Si algo quedó claro tras el último apagón es que pocas cosas alteran más a la capital que la paralización del transporte masivo. Cuando se detienen el Metro de Santo Domingo y el Teleférico de Santo Domingo, la ciudad pierde el ritmo. Y cuando una ciudad pierde el ritmo, el gobierno pierde margen.

Pero el efecto Metro no es solo urbano; es político. Las críticas opositoras que hablaban de retrasos e incapacidad ahora tendrán que recalibrar discurso. Porque una obra inaugurada deja menos espacio para la consigna fácil.

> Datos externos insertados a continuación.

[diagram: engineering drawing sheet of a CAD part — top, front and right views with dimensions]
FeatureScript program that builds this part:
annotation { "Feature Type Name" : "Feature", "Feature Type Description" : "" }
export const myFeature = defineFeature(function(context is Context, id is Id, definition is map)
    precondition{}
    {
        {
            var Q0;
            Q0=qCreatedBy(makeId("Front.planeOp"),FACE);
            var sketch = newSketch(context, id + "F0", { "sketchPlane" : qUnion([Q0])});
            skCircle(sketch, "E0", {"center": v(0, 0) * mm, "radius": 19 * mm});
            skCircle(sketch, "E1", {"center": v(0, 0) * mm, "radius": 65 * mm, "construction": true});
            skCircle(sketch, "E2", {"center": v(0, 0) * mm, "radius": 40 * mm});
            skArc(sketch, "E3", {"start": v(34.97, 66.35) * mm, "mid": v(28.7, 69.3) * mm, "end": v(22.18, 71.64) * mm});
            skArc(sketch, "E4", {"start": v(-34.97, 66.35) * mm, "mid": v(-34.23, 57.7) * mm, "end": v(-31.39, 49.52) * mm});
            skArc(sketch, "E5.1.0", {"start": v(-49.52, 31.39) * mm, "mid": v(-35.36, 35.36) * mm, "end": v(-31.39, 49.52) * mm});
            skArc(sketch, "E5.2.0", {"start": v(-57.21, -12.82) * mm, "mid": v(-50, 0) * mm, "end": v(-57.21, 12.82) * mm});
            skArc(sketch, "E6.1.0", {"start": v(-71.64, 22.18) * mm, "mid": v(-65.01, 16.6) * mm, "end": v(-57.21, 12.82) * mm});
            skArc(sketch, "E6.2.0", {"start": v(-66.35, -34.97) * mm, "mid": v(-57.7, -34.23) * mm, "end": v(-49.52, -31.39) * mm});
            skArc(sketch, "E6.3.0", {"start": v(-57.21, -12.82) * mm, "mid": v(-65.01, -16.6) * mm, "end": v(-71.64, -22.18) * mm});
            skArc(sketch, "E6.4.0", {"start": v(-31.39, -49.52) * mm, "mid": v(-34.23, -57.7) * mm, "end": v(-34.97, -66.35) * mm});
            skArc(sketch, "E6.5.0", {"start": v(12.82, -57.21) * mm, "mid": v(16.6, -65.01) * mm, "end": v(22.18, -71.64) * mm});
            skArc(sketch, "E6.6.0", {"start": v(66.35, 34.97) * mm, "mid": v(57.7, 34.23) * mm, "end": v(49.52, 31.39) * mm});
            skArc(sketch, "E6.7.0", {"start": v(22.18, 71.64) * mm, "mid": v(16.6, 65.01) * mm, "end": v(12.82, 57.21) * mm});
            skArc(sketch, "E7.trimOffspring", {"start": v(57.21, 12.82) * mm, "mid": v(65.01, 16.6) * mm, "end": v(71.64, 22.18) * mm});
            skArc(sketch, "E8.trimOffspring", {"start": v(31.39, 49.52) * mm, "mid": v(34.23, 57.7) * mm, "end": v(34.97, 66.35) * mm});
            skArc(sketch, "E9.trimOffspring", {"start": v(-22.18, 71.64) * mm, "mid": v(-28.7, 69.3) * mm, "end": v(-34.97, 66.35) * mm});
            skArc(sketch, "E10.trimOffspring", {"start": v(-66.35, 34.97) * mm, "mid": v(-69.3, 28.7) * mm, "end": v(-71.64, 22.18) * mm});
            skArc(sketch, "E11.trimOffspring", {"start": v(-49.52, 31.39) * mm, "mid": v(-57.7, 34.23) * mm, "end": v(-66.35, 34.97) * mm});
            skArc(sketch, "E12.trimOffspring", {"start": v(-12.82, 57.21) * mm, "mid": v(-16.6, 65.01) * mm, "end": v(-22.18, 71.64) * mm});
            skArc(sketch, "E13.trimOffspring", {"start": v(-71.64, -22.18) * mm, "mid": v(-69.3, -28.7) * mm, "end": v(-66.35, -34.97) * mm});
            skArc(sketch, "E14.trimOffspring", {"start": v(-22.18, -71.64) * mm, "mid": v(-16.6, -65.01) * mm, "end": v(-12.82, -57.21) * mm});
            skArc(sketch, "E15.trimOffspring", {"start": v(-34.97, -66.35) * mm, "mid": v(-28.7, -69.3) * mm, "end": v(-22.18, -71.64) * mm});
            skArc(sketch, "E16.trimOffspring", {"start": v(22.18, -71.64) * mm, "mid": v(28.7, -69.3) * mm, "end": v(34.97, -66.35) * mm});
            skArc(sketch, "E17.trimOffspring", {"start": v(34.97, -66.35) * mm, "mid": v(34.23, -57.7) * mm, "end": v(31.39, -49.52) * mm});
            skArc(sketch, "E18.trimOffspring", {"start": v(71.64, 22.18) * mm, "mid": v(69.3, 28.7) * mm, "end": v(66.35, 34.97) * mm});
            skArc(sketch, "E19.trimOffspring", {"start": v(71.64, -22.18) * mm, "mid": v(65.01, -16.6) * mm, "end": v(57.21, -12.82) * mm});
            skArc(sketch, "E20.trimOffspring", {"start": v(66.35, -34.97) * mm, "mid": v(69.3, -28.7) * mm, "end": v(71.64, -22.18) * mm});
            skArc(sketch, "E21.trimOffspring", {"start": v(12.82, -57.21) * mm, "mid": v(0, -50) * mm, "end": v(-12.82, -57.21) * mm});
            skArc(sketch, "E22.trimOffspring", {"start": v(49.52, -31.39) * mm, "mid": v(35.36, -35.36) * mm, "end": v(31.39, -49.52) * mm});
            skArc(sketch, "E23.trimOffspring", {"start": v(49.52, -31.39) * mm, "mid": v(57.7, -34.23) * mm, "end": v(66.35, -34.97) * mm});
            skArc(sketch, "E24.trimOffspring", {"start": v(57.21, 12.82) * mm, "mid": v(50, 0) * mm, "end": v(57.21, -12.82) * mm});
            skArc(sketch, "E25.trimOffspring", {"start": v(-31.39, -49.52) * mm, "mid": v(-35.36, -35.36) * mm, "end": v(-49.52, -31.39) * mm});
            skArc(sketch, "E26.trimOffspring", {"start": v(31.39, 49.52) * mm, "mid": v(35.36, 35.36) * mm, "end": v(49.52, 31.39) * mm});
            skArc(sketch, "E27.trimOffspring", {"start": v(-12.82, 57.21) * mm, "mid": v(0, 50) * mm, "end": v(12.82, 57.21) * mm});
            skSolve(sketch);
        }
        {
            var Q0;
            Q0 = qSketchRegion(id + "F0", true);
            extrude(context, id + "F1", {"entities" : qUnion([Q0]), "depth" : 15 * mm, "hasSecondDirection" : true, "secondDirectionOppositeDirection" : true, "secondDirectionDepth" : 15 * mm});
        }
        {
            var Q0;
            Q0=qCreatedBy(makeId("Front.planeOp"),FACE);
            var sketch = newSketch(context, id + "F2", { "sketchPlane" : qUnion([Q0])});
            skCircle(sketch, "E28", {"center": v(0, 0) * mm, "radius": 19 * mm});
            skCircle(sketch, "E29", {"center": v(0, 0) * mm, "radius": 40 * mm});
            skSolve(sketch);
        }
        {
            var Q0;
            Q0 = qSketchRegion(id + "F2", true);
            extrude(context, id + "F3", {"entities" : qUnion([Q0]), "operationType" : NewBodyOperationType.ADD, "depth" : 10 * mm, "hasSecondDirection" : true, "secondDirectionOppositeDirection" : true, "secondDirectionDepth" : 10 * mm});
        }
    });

Y quien maneja la comunicación oficial lo sabe. Por eso, junto a la inauguración, pusieron sobre la mesa los avances del teleférico que conectaría Quita Sueño de Haina con la estación María Montez. Eso no es casualidad técnica; es estrategia narrativa. Se llama encadenar logros para construir sensación de avance.

Lo dije el lunes: antes del apagón, el gobierno intentaba retomar el liderazgo del discurso político. Y hoy, pese al apagón, vuelve a marcar agenda. Porque en política no gana quien no comete errores; gana quien logra imponer el tema del día.

Cuando los adversarios no consiguen posicionar un tema concreto, suele ser porque no lo tienen. Ese —más que los rieles y los vagones— es el verdadero efecto Metro.